WHAT THE TASK REQUIRES: Below is a listing. Quote from it, exactly, the lines from the one containing "Il parent chiama layout(int, int, int, int)" down to the one containing "i parametri specifici", both ends included, and nothing else.

GIVEN INFORMATION:
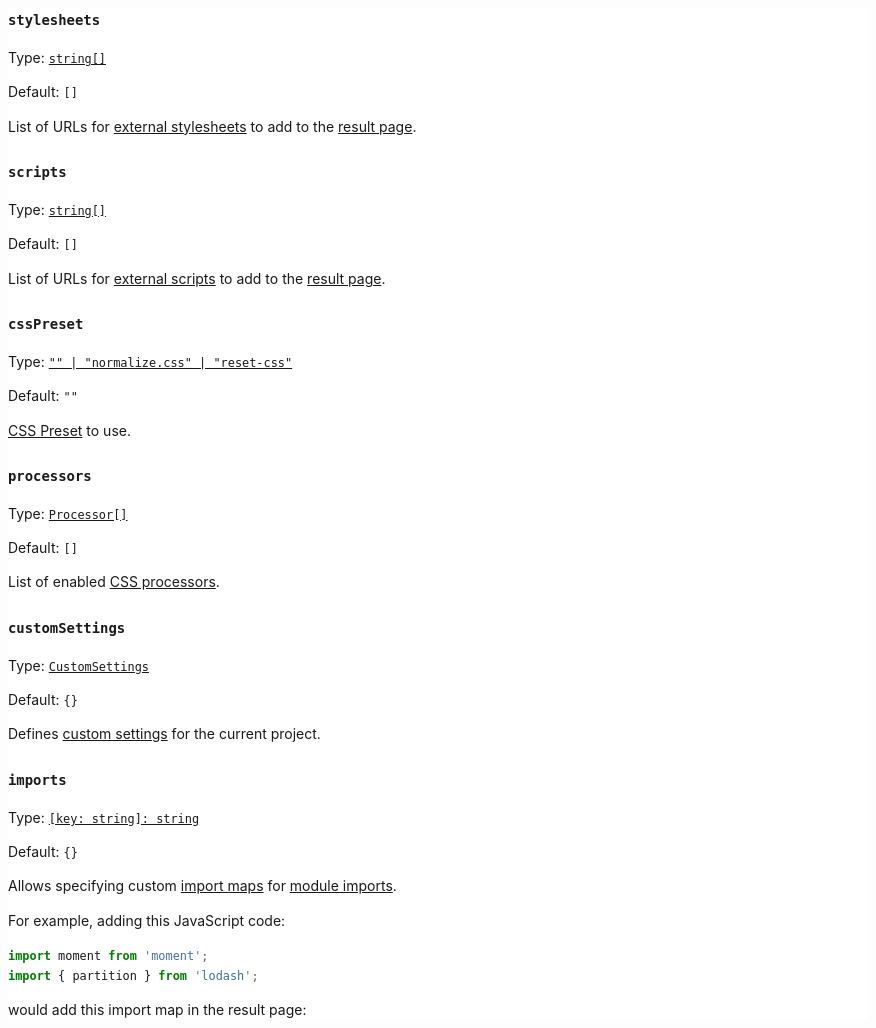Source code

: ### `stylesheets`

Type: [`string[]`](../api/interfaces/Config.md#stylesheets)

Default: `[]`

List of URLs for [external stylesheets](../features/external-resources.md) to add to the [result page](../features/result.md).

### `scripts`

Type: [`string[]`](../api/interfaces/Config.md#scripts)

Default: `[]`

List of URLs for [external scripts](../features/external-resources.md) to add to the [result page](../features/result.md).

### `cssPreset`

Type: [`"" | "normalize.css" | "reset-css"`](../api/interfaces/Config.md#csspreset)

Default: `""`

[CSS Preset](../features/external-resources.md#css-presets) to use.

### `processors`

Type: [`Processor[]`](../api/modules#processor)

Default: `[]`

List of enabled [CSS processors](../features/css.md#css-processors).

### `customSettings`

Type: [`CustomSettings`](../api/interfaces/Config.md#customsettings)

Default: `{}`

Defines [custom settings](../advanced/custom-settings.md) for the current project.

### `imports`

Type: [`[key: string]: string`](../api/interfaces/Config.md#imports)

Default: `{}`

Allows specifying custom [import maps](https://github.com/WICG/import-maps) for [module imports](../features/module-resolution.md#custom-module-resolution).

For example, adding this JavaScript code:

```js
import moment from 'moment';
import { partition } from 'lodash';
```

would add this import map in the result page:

--

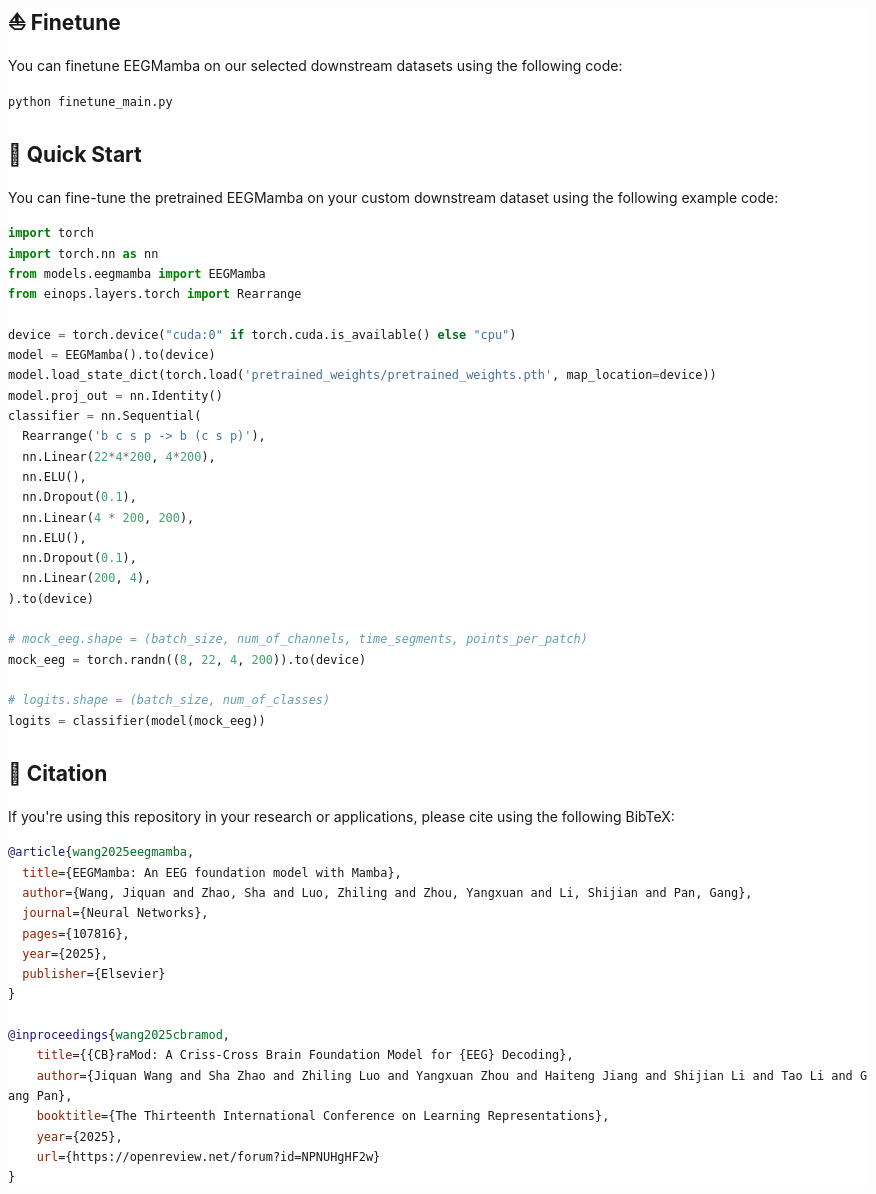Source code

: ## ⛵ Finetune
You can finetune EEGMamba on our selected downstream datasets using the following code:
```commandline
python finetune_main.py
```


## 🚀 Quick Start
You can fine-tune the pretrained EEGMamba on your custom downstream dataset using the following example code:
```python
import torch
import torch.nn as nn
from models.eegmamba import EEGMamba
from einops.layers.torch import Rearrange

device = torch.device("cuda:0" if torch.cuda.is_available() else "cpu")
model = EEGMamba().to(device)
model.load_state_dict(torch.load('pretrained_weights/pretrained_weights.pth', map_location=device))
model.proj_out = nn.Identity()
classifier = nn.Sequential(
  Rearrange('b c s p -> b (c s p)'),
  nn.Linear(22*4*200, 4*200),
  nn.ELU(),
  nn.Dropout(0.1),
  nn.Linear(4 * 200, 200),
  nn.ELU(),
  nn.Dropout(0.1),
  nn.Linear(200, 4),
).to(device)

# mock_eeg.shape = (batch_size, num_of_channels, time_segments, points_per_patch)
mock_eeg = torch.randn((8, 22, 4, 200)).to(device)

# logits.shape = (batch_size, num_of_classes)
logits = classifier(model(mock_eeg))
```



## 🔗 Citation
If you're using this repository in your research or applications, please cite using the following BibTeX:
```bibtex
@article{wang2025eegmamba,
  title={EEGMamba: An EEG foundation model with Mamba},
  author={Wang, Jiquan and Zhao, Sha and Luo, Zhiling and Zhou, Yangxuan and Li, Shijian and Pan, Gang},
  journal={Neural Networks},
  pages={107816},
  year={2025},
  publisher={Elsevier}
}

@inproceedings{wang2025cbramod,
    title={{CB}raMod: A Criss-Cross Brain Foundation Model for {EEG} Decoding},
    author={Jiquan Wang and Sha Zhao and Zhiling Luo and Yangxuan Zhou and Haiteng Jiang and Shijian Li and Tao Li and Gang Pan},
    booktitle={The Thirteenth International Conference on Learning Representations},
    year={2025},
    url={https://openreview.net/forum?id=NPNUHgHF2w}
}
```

==

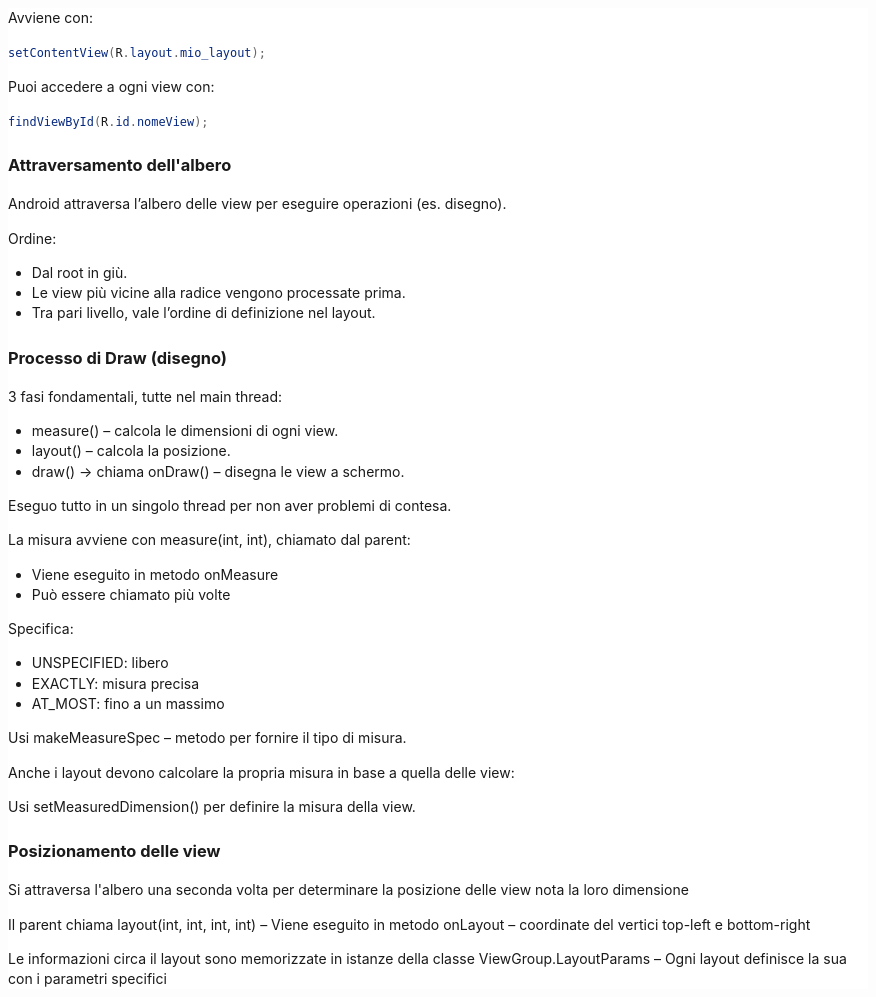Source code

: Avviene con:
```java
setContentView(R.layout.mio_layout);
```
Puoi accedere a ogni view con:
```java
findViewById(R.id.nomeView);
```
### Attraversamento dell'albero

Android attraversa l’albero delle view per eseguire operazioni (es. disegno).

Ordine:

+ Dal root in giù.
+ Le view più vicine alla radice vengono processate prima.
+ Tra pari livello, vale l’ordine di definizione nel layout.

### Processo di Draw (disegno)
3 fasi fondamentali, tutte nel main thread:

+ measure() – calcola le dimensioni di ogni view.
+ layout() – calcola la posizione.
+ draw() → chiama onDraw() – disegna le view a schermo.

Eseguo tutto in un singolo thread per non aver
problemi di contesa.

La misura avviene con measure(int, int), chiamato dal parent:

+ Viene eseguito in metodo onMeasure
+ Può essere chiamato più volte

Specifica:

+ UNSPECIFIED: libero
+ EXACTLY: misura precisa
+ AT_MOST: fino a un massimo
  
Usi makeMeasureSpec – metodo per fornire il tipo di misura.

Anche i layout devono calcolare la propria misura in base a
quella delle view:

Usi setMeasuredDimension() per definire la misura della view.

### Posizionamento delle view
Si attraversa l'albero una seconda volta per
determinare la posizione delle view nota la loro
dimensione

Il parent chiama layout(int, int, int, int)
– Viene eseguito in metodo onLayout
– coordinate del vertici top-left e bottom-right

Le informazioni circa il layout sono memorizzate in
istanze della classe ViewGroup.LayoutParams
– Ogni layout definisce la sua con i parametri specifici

ANSWER BOX:
Il parent chiama layout(int, int, int, int)
– Viene eseguito in metodo onLayout
– coordinate del vertici top-left e bottom-right

Le informazioni circa il layout sono memorizzate in
istanze della classe ViewGroup.LayoutParams
– Ogni layout definisce la sua con i parametri specifici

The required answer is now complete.